PLD: A Choice-Theoretic List-Wise Knowledge Distillation

knowledge distillation model compression Plackett–Luce list‐wise ranking teacher–student networks

Abstract

Knowledge distillation is a model compression technique in which a compact "student" network is trained to replicate the predictive behavior of a larger "teacher" network. In logit-based knowledge distillation, it has become the de facto approach to augment cross-entropy with a distillation term. Typically, this term is either a KL divergence that matches marginal probabilities or a correlation-based loss that captures intra- and inter-class relationships. In every case, it acts as an additional term to cross-entropy. This term has its own weight, which must be carefully tuned.

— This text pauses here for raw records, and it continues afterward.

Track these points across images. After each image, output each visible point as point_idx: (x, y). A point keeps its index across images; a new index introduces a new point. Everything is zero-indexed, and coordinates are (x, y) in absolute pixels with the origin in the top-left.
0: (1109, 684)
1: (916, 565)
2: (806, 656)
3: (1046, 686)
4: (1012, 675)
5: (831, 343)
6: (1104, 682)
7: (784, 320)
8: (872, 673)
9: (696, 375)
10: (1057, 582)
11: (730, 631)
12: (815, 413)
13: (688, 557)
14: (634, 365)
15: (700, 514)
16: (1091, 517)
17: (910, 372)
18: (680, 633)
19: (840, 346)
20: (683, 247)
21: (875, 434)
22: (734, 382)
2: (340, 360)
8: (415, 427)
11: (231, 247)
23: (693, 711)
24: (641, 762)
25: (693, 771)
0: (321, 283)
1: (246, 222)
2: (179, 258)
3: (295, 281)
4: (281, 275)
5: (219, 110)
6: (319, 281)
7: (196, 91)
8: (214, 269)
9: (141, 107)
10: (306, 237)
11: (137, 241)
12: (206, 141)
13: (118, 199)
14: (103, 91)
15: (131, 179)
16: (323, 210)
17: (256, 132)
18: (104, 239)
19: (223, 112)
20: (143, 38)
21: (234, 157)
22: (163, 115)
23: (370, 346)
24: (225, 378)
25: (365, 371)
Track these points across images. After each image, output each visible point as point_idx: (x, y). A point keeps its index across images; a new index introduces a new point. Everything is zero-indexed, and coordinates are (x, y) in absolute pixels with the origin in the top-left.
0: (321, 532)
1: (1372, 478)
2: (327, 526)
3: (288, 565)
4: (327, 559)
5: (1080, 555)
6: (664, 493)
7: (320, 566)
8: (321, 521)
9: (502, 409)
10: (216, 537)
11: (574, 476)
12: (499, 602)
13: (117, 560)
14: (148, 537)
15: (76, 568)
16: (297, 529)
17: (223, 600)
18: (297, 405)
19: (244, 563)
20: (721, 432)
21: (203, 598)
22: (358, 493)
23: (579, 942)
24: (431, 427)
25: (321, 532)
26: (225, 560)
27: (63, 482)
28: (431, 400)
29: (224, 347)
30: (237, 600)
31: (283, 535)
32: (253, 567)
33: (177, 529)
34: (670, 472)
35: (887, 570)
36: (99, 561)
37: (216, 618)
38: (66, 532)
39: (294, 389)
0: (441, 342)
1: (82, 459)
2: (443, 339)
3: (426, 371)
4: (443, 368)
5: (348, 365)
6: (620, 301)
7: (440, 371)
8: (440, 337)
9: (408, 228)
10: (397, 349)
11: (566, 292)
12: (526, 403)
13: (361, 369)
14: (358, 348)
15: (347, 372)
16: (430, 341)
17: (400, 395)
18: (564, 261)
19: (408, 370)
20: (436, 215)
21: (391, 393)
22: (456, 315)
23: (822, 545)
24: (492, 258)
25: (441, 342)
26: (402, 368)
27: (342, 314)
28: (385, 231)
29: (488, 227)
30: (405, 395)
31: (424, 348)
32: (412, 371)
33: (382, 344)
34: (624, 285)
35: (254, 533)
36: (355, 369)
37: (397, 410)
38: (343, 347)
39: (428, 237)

In this paper, we adopt a choice-theoretic perspective and recast knowledge distillation under the Plackett–Luce model by interpreting teacher logits as "worth" scores. We introduce Plackett-Luce Distillation (PLD), a weighted list-wise ranking loss.

In PLD, the teacher model transfers knowledge of its full ranking of classes, weighting each ranked choice by its own confidence. PLD directly optimizes a single "teacher-optimal" ranking. The true label is placed first, followed by the remaining classes in descending teacher confidence. This process yields a convex and translation-invariant surrogate that subsumes weighted cross-entropy.

Empirically, across CIFAR-100, ImageNet-1K, and MS-COCO, PLD achieves consistent gains across diverse architectures and distillation objectives, including divergence-based, correlation-based, and feature-based methods, in both homogeneous and heterogeneous teacher–student pairs.